— Required work —
Which of the lines below include "with"? Each one should be copied out.

Data extracted from a collection

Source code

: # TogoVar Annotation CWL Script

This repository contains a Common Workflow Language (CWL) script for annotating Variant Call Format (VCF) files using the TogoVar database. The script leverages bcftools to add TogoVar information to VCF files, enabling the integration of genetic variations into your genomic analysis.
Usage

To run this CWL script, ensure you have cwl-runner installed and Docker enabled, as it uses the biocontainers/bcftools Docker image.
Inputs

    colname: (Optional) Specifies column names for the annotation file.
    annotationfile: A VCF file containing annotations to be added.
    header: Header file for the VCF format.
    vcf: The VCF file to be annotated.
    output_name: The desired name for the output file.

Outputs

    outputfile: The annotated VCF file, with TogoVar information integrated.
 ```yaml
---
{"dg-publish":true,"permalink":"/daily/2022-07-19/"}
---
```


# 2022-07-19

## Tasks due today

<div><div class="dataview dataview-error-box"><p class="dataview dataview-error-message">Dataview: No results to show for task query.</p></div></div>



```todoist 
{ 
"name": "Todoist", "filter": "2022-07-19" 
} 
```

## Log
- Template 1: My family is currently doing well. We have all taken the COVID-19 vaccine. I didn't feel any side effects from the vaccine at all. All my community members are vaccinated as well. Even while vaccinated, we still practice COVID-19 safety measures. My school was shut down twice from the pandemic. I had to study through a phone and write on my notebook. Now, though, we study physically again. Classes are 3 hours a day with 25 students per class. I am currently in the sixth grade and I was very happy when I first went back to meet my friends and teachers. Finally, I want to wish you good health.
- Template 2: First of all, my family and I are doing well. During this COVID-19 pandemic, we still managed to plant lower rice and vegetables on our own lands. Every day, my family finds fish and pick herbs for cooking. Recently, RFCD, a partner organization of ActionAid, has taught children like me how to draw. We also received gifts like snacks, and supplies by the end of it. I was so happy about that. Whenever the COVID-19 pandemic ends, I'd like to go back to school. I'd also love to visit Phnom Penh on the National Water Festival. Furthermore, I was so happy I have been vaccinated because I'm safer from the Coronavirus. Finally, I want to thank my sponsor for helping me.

— Output —
    outputfile: The annotated VCF file, with TogoVar information integrated.
- Template 1: My family is currently doing well. We have all taken the COVID-19 vaccine. I didn't feel any side effects from the vaccine at all. All my community members are vaccinated as well. Even while vaccinated, we still practice COVID-19 safety measures. My school was shut down twice from the pandemic. I had to study through a phone and write on my notebook. Now, though, we study physically again. Classes are 3 hours a day with 25 students per class. I am currently in the sixth grade and I was very happy when I first went back to meet my friends and teachers. Finally, I want to wish you good health.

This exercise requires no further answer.